TAtunque agosto enfilará pronto la cuesta abajo, las ciudades duermen mientras tanto el sueño del verano, a un ritmo más lento del habitual que se hace cansino en pleno puente. Pero las constantes vitales del asfalto se mantienen como si, de un momento a otro, el tráfico volviera a rugir y las calles se llenaran de niños ilusionados por volver al colegio.

Entre tanta calma, a veces la vida de las ciudades deja al descubierto esas caras que permanecen en las aceras, aunque el sol abrase y los peatones parezcan muñecos a merced de otro semáforo.
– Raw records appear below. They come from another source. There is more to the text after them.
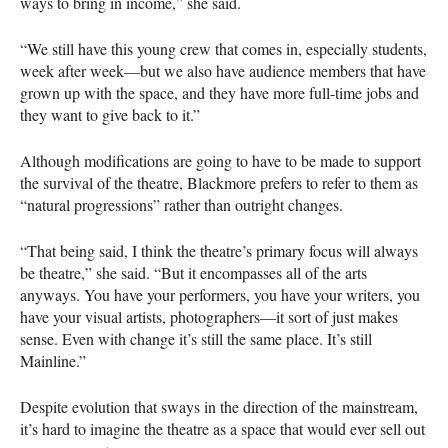
ways to bring in income,” she said.
“We still have this young crew that comes in, especially students,
week after week—but we also have audience members that have
grown up with the space, and they have more full-time jobs and
they want to give back to it.”
Although modifications are going to have to be made to support
the survival of the theatre, Blackmore prefers to refer to them as
“natural progressions” rather than outright changes.
“That being said, I think the theatre’s primary focus will always
be theatre,” she said. “But it encompasses all of the arts
anyways. You have your performers, you have your writers, you
have your visual artists, photographers—it sort of just makes
sense. Even with change it’s still the same place. It’s still
Mainline.”
Despite evolution that sways in the direction of the mainstream,
it’s hard to imagine the theatre as a space that would ever sell out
Y así, en aquella esquina sigue el tipo que pide limosna, el cuponero que ya volvió del pueblo porque toca currar y el barrendero que suda la gota gorda con los auriculares puestos.

No faltan ni la quiosquera ni la vendedora del pollo asado, tampoco quienes eligieron un día la calle como su mejor refugio. Y así, tantos otros con los que cruzarse en un desierto sería un ejercicio similar, si no fuera porque en estas épocas el pavimento calienta más. También debajo de aquel puente que cruzaba la carretera, donde vi a un hombre que se vestía cuando ya había amanecido. Para él daba igual que fuera o no verano. Quizá dentro de unos meses eche de menos la calidez del verano, pero dará igual. Este mes será uno más en su calendario. Andando por calles y avenidas vacías, miré hacia atrás y descubrí que estaba solo, que la ciudad me había abandonado. Caminaba con rumbo fijo, pero imaginé qué sería de mí si, al día siguiente, ese desierto continuara. Y así, tan vital, agosto me enseñó que la gente alimenta las calles como una bendición que aliviará pronto septiembre.